Let $S_n=X_1+\dots+X_n$. The strong law of large numbers implies that $S_n/n\to E[X_1]=-1/3$, with probability $1$. This means there exists a number $N$ such that $n>N$ implies $S_n<(-1/3+\epsilon)n$, for any $\epsilon>0$. Since $S_n$ is almost surely eventually negative, it cannot reach arbitrarily high numbers, contradicting the previous paragraph.

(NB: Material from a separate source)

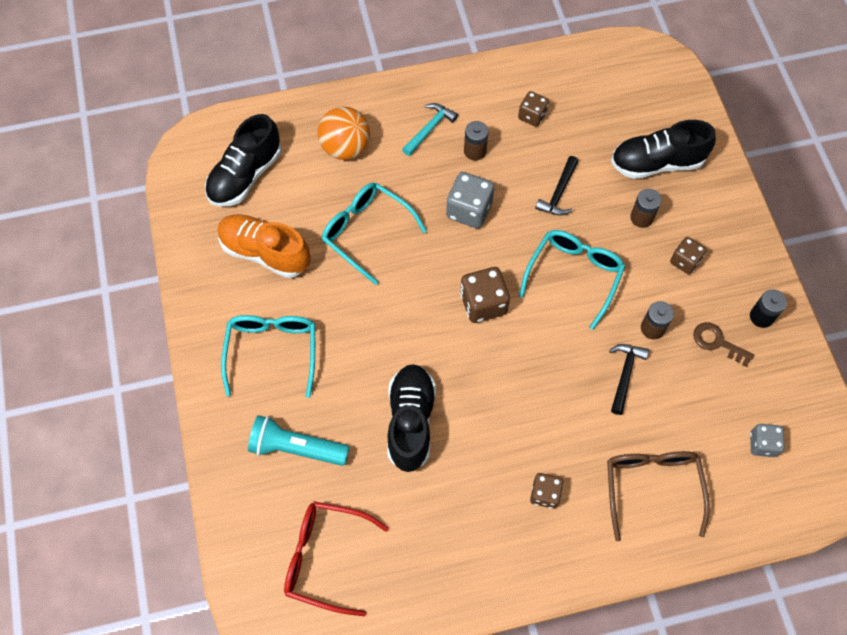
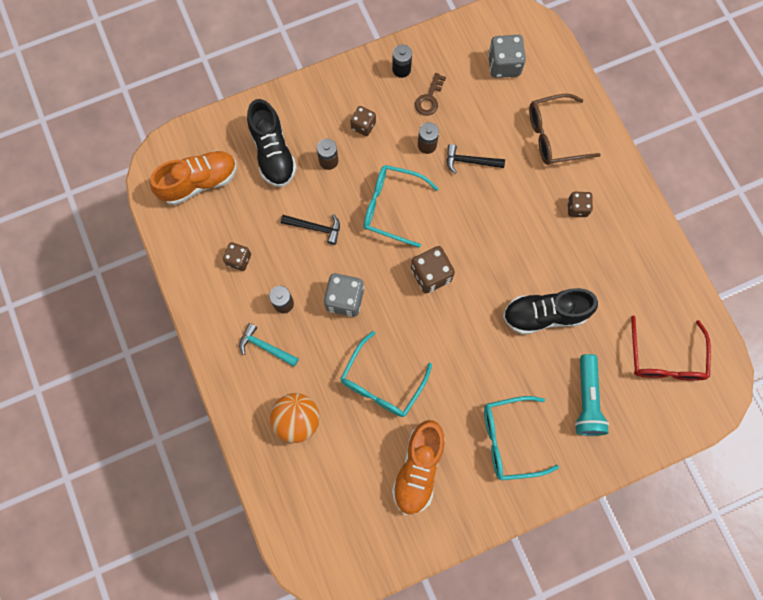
camera: 100 degrees left, 10 degrees up
black shoe [205,114,281,207] -> none
grey dice [750,424,785,457] -> grey dice [488,35,526,78], size x1.58
none -> orange shoe [150,150,237,205]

Method 2: Martingale convergence
Again, let $S_n=X_1+\dots+X_n$. Define $$ M_n=3^{S_n} $$ You can prove that $M_n$ is a martingale, with respect to the natural filtration. Indeed, $$ \mathbb E[M_{n+1}\mid M_n] = \tfrac16 3^{S_n+1}+\tfrac 13 3^{S_n}+\tfrac 12 3^{S_n-1}=3^{S_n}=M_n. $$ Furthermore, since $-\infty \le S_n\le 1$, we have $0\le M_n\le 3$. Since $M_n$ is bounded, $\lim_{n\to\infty} M_n$ exists with probability $1$, and the expected value of the limiting variable is the same as $E[M_0]$ (Martingale convergence theorem). Letting $M_\infty$ be the limiting variable, we have $$ \mathbb E[M_\infty]=\mathbb E[M_0]=3^0=1 $$ On the other hand, $\lim_{n\to\infty}S_n$ can only be $-\infty$ or $1$, so $\lim_{n\to\infty} M_n$ can only be $0$ or $3$. Therefore, $$ \mathbb E[M_\infty]=p_0\cdot 3+(1-p_0)\cdot 0 $$ Combining the last two equations, you conclude $p_0=1/3$.